HOW TO COMPLETE THIS TASK => List every line in the records below that contains the word "minimum", matching its case exactly.

AVAILABLE DATA =>
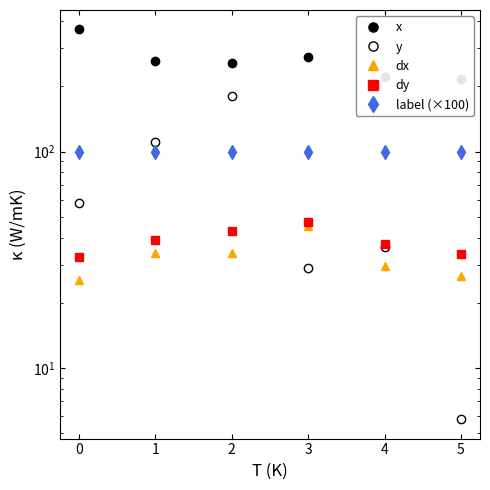

What is the minimum value for x?

216.3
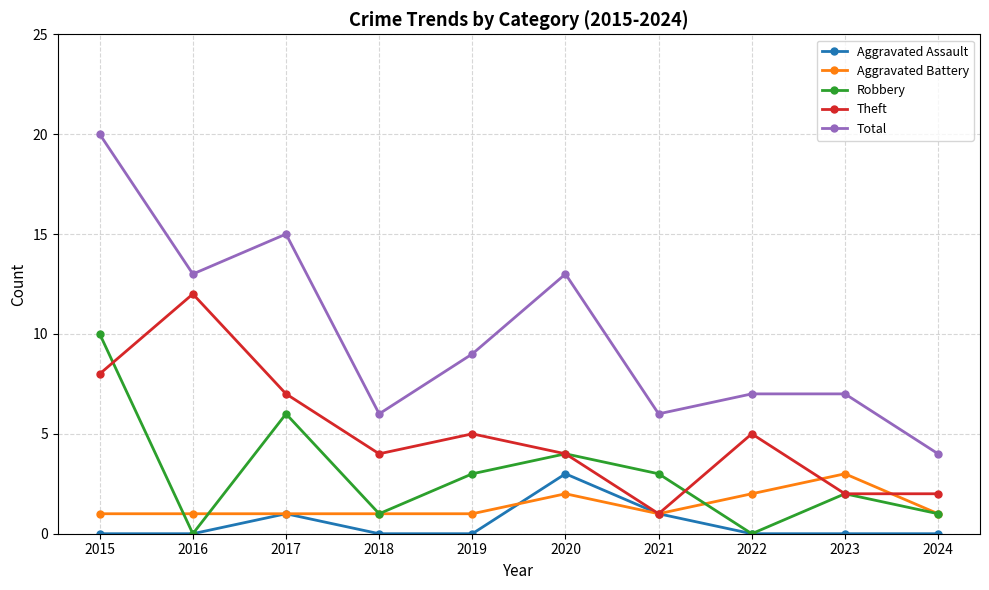

What is the difference between the highest and lowest values at 2018?

6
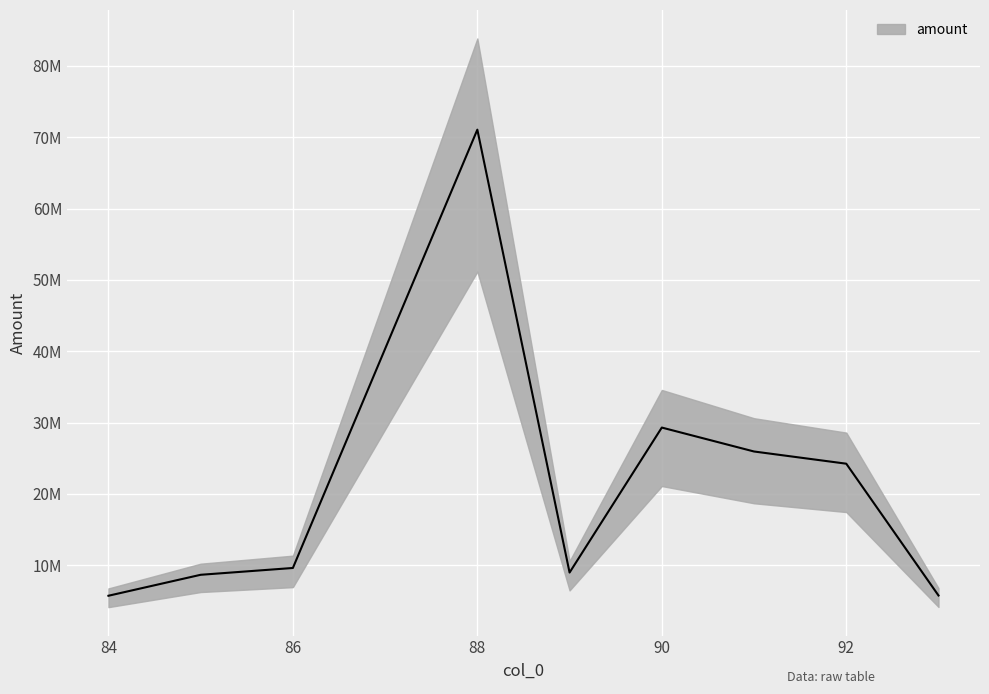

Rank the categories by value from lowest to highest.

84, 93, 85, 89, 86, 92, 91, 90, 88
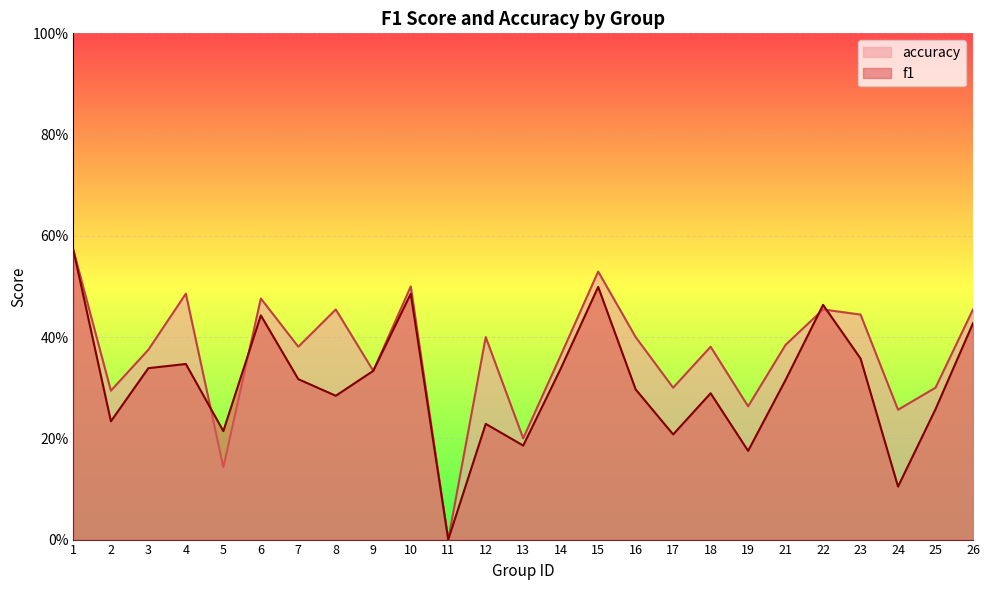

Where is the first local minimum for f1?

2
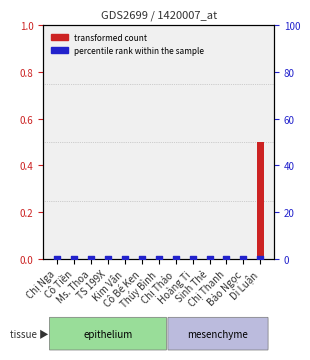

What are all the series names shown in the legend?

transformed count, percentile rank within the sample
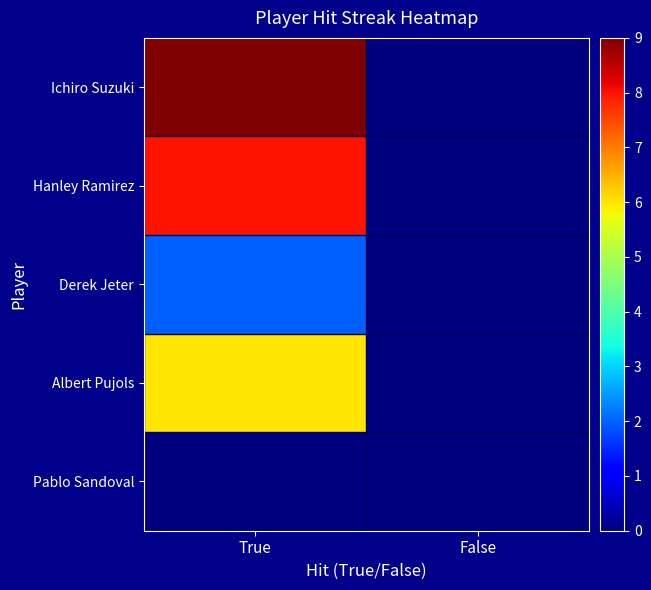

What is the difference between the highest and lowest values at True?

9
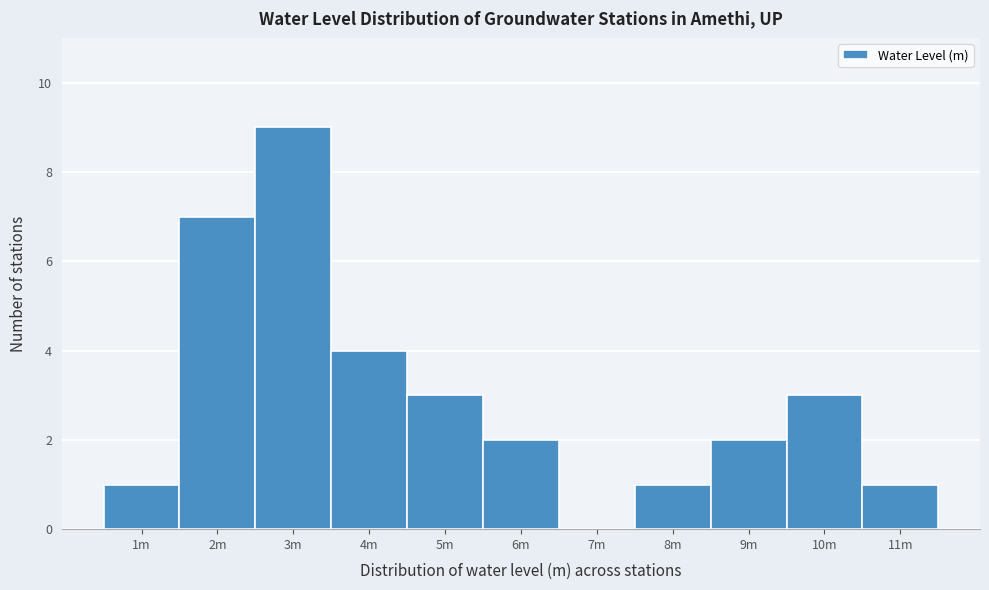

Reading right to left, list all the values displayed in this chart.

11m=1	10m=3	9m=2	8m=1	7m=0	6m=2	5m=3	4m=4	3m=9	2m=7	1m=1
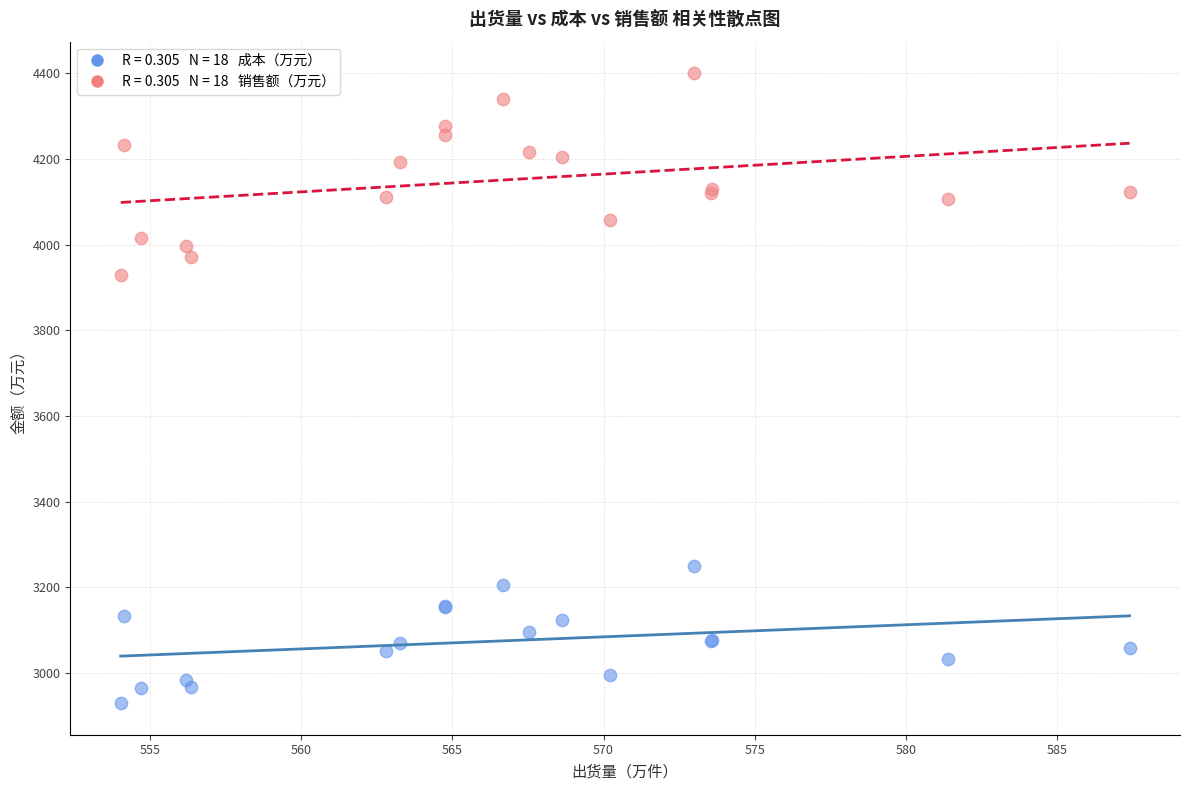

Across all series, what Y value is closest to 3664?

3928.9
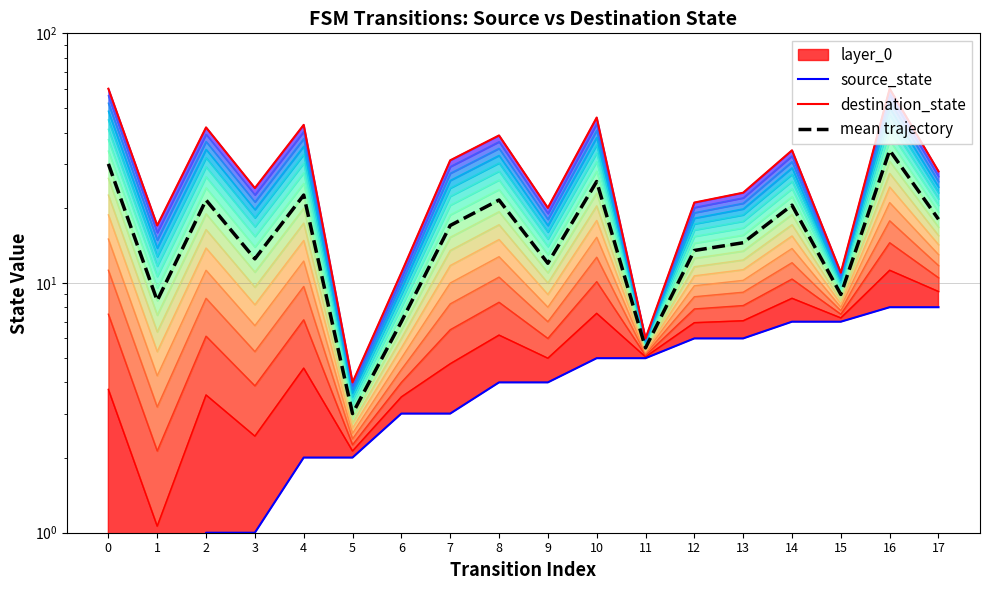

What is the maximum value for mean trajectory?

34.0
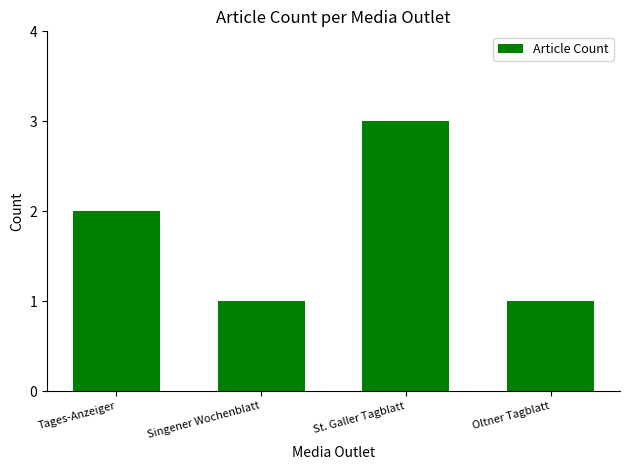

What is the maximum value shown in the chart?

3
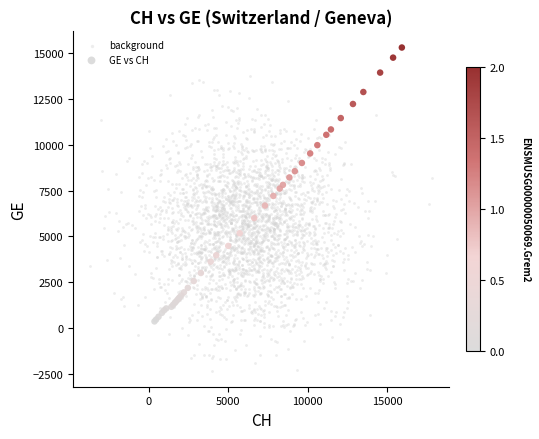

Which series has the largest Y range (max minus min)?

background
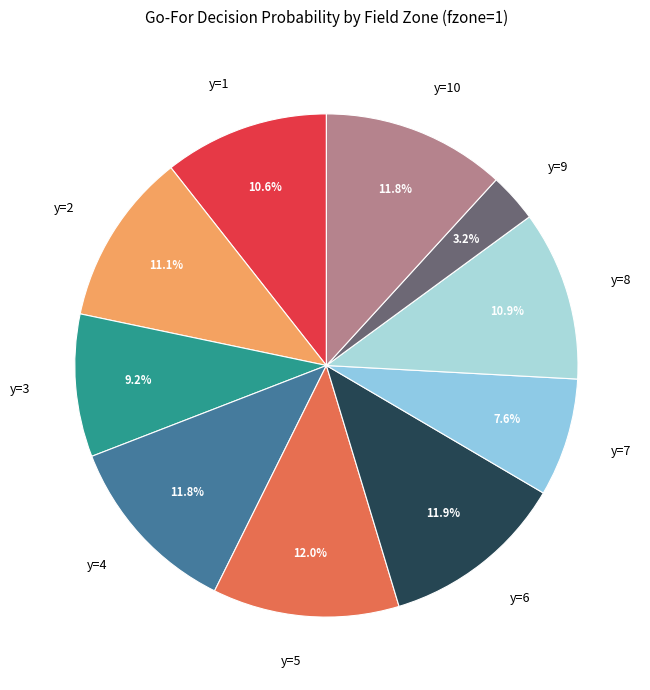

What is the smallest slice in the pie chart?

y=9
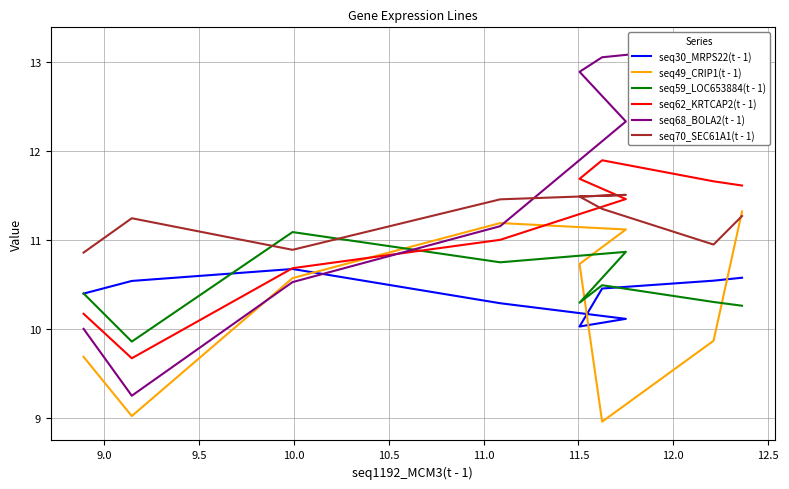

How many series are shown in this chart?

6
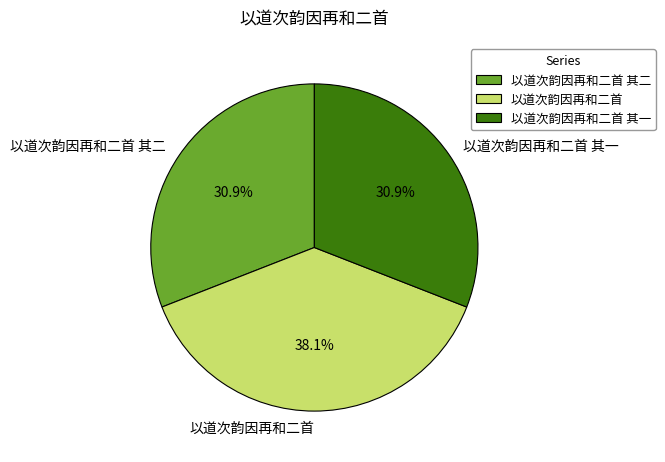

What is the largest slice in the pie chart?

以道次韵因再和二首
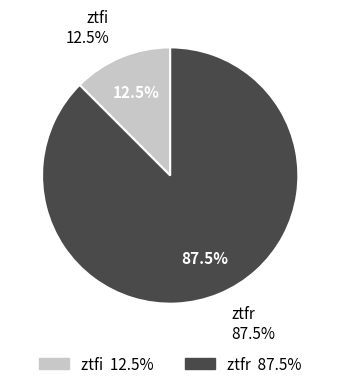

Is it true that ztfr is 73% of the pie?

False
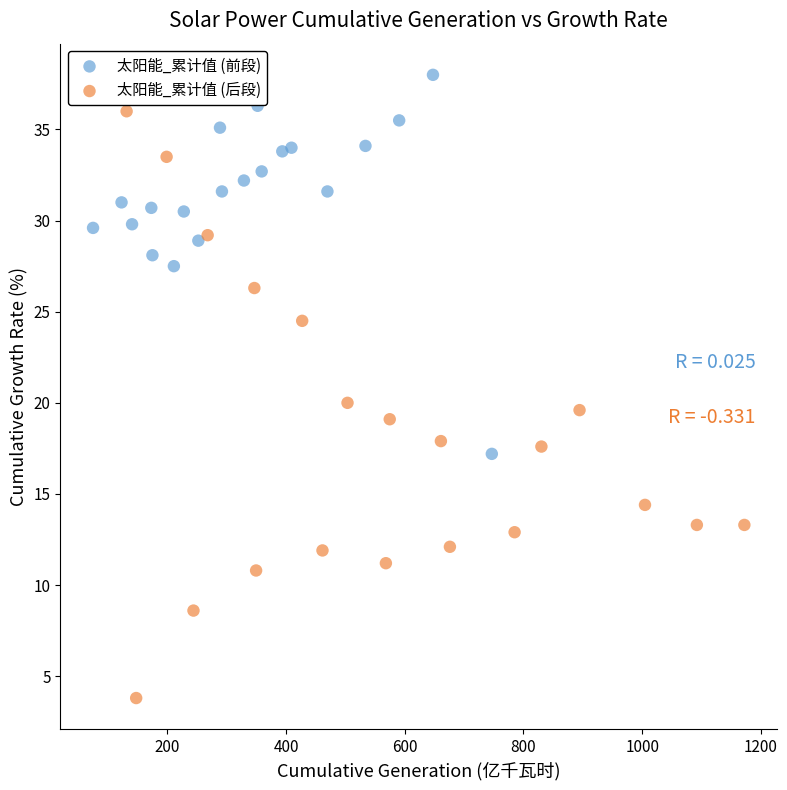

Which series has the widest spread of Y values?

太阳能_累计值 (后段)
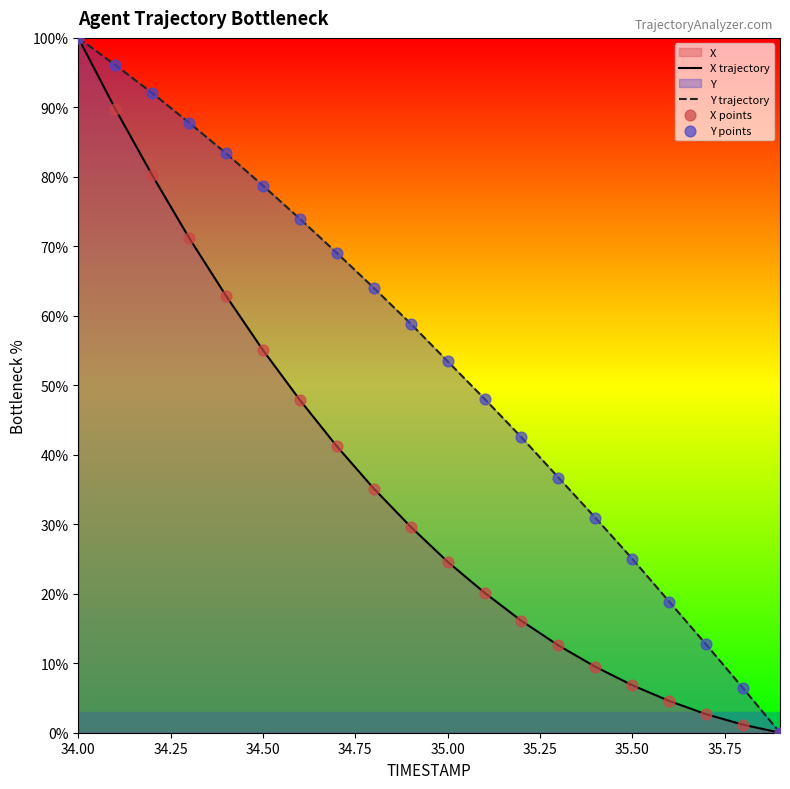

At which category is the sum across all series the highest?

34.00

RESULT OF THIS EXERCISE =>
What is the minimum value for x?
Where is the first local minimum for f1?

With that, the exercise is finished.